__WHAT YOU SHOULD DO__. Exact copies of all the entries are required.

__AVAILABLE RECORDS__.

▼

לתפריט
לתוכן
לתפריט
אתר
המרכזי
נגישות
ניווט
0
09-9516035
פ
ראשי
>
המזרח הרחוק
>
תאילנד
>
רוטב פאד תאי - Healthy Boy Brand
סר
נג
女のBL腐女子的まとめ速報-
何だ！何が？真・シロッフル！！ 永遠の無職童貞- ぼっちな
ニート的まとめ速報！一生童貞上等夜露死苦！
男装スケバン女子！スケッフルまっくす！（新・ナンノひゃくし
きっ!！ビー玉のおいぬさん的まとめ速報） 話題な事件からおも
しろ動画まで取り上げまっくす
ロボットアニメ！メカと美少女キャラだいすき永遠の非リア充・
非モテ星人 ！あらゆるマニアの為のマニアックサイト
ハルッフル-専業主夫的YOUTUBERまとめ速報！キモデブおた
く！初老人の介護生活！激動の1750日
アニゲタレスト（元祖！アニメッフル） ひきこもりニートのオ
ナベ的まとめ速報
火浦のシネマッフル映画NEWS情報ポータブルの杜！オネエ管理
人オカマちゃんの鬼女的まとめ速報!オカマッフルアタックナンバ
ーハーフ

▲

__RESPONSE AREA__.
לתפריט
לתוכן
לתפריט
אתר
המרכזי
נגישות
ניווט
0
09-9516035
פ
ראשי
>
המזרח הרחוק
>
תאילנד
>
רוטב פאד תאי - Healthy Boy Brand
סר
נג
女のBL腐女子的まとめ速報-
何だ！何が？真・シロッフル！！ 永遠の無職童貞- ぼっちな
ニート的まとめ速報！一生童貞上等夜露死苦！
男装スケバン女子！スケッフルまっくす！（新・ナンノひゃくし
きっ!！ビー玉のおいぬさん的まとめ速報） 話題な事件からおも
しろ動画まで取り上げまっくす
ロボットアニメ！メカと美少女キャラだいすき永遠の非リア充・
非モテ星人 ！あらゆるマニアの為のマニアックサイト
ハルッフル-専業主夫的YOUTUBERまとめ速報！キモデブおた
く！初老人の介護生活！激動の1750日
アニゲタレスト（元祖！アニメッフル） ひきこもりニートのオ
ナベ的まとめ速報
火浦のシネマッフル映画NEWS情報ポータブルの杜！オネエ管理
人オカマちゃんの鬼女的まとめ速報!オカマッフルアタックナンバ
ーハーフ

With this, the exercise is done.